At the end of the first week of the Bonn Conference on Climate Change, the first thing which comes to mind is how little coverage this vitally important negotiation session is receiving the world media. A favourable outcome from the Bonn Conference is essential if the UN Framework Conference on Climate Change (UNFCCC) which is to meet later in the year in Durban, South Africa, is to succeed. As the Kyoto Protocol runs out in 2012, Durban must deliver a fair, ambitious and binding climate change treaty. The top priority in that treaty must be the ambition to close the gigatonne gap which the United Nation Environment Programme (UNEP) estimates at between 5-9 gigatonnes.
1 gigatonne = 109 tonnes, or 1,000,000,000 tonnes. This is why the world needs ambitious cuts in greenhouse gas emissions (GHGs) if we are going to keep average rise in temperature below 2 degrees Celsius. Rich countries must move to the top end of the cuts in GHBs which they have promised.
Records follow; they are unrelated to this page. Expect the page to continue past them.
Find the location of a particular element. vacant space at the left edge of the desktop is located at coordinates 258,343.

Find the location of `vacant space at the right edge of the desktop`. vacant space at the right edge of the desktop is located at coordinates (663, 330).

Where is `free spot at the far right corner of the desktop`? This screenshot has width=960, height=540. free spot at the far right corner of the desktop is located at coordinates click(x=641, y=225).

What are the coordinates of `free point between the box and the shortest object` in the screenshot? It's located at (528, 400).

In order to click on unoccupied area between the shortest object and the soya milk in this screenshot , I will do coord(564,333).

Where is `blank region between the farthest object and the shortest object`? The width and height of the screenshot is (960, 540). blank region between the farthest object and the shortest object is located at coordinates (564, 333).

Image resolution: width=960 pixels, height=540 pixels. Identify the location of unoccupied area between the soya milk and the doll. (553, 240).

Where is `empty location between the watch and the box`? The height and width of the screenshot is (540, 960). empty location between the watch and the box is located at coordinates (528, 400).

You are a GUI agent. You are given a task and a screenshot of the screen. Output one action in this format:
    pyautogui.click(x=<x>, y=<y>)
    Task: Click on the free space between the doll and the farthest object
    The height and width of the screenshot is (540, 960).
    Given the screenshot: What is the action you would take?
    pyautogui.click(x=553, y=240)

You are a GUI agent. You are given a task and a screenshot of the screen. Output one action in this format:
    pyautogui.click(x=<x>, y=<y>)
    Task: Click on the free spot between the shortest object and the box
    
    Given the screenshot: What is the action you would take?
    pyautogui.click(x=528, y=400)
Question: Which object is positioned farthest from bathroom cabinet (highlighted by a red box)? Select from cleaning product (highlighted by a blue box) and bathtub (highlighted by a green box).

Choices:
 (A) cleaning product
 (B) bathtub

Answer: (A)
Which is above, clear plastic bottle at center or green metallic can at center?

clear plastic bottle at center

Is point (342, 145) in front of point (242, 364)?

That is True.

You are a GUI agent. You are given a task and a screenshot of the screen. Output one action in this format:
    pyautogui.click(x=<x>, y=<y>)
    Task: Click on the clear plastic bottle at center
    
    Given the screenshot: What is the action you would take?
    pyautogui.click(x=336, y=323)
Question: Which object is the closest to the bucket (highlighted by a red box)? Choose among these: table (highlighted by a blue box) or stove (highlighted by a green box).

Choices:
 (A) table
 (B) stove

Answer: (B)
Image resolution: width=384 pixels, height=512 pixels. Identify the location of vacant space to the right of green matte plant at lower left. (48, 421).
The reduction target now must be a 40% cut in emissions by 2020. They must also agree to close loopholes which have been used in the past to avoid taking painful decisions now. Among these has been the dodgy accounting systems often used for LULUCF or Land Use, Land Use Change and Forestry.
There is no doubt about it, that this is going to be difficult to achieve, given the stance which various countries have taken in Bonn, during the first week of the Conference, June 6 to 10, 2011. Japan is a good example of this tendency. June 11th marks the third month after the nuclear accident at Fukushima in the wake of the powerful earth quake and tsunami. Since then the Japanese government has made a decision not to build any more nuclear power plants and pledged to investing heavily in renewable energy. There is a danger that in the transition period, Japan will increase it dependence on energy from fossil fuel and therefore find it hard to meet its commitment to reduce GHG emissions by 25% by 2020 and 80% by 2050. The Japanese negotiators at Bonn have also repeated the position that they articulated at Cancun which is that they will not favour a second commitment period for the Kyoto Protocol which runs out in 2012. Their reason, of course, is that other wealthy nations, especially the United States, are not covered by the Kyoto Protocol. Neither are the transition economies of China, India, South Africa and Brazil, which are now major emitters of GHGs. There is also a fear that the climate bill which is about to be discussed in the Japanese Parliament, will lower it commitments to reduce GHG emissions.
Several independent studies show that Japan can achieve its 25% target even as the nuclear component of the energy mix is being phased out. Japan needs to follow a twin tack approach which will combine massive energy saving measures with serious investment in various forms of renewable energy. While Japan has not been a leader in this area, this might be about to change. Softbank Corporation which is the third largest mobile phone company in the country has come out in favour of clean and safe energy. It intends to invest hundreds of millions of dollars to build 12 large solar power plants across the country.
Back sliding on commitments is not confined to Japan. Norway , traditionally a leader in remission reductions, pledged to reduce GHGs emission 40%. Now it seems that there are powerful commercial and political forces in the country, which are suggesting that Norway abandons its commitment to achieve two-thirds of these cuts through domestic decisions. They are suggesting that Norway might use its investment in funding REDDs (Reducing Emission in Deforestation and Degradation) to achieve its 40% cut in GHG by 2020. This would set a very dangerous precedent for other rich countries. It certainly would derail the challenge from the Cancun Climate Change Conference (Mexico December 2010) to wealthy countries that they increase and not decrease their commitments to lower GHG emissions.
Among important issue for Durban is adequate finance. Cancun took positive steps towards setting up an institutional structure for financing various aspects of climate change, especially money to help poor countries to adapt to climate change which is already happening. The Durban Conference must ensure that there is adequate money to address adaptation needs. The Fund must be increased year-on-year so that the $100 billion promised by 2020 is realized. Without adequate finance poor countries which are already feeling the impact of climate change will suffer further disastrous consequences.